Blog comment: “Some people continue to resist the facts so
this blog seeks to open a few minds.”
Response: Without
quoting a single scripture from the scriptural record to support his view, the
blog author rambles on and on about a very important controversial issue based
on the scriptural record, i.e., the Hill Cumorah.
It is hard to understand
how someone can use such determined comments that are not supportable by clear
cut provisions, but something Oliver Cowdery wrote of his own beliefs,
suggesting that Joseph Smith and he were given insights into the information by
the Angel Moroni without any supportable evidence, that Joseph Smith believed
the hill in New York was the hill Cumorah of the scriptural record where there
is not evidence he ever said or thought that other than it appeared in print in
the Times & Seasons of which it
is assumed he read and knew about, etc. It should be noted that if this type of reasoning prevails, then why do we have such a resistance to Frederick G. Williams writing down in a First Presidency meeting, when he was the Second Counselor to Joseph Smith, that Lehi landed at 30º South Latitude in Chile? How can we accept one and reject the other?
When it is written
“Some people continue to resist the facts so this blog seeks to open a few
minds,” one must consider that “some people insist on something that cannot be
shown to be true other than by innuendo, unsupportable evidence, opinions and
beliefs.”
The interesting thing
is, the blog author claims the Book of Mormon took place in what is now the
United States, yet as has been pointed out in this series, America has always
been North and South America; this continent has always been up until WWII the
American Continent
Isn’t it about time we stopped
trying to force a location for the Book of Mormon Land of Promise that simply
does not fit the profile outlined in the scriptural record? Or stop trying to
make the term “America,” apply only to the United States when, in the early
1800s during Joseph Smith’s lifetime and for nearly a century after his death,
“America” stood for the Western Hemisphere and the continent was the “American
Continent,” which encompasses all of North, Central and South America.

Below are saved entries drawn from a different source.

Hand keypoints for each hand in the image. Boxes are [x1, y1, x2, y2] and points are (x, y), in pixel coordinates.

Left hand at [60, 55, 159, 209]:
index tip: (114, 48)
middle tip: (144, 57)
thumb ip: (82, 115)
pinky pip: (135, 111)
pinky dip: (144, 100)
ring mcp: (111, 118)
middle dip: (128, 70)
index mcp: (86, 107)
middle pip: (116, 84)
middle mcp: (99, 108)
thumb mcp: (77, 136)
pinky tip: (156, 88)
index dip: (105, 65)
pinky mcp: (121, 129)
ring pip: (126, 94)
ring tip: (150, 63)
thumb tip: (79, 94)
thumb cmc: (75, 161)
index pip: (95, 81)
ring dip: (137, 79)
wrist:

As one of our readers, David K.,
recently sent in from Webster’s1828 dictionary: “Clearly shows that
America at the time included North and South…AMER'ICA, noun [from Amerigo
Vespucci, a Florentine, who pretended to have first discovered the western
continent.]
One of the great continents, first discovered by Sebastian Cabot, June 11, O.S.
1498, and by Columbus, or Christoval Colon, Aug. 1, the same year. It extends
from the eightieth degree of North, to the fifty-fourth degree of South
Latitude; and from the thirty-fifth to the one hundred and fifty-sixth degree
of Longitude West from Greenwich, being about nine thousand miles in length.
Its breadth at Darien is narrowed to about forty-five miles, but at the northern
extremity is nearly four thousand miles. From Darien to the North, the
continent is called North america and to the South, it is called South America” (Noah Webster 1828).
As Galileo Galilei once said, “All truths are easy to
understand once they are discovered; the point is to discover them.”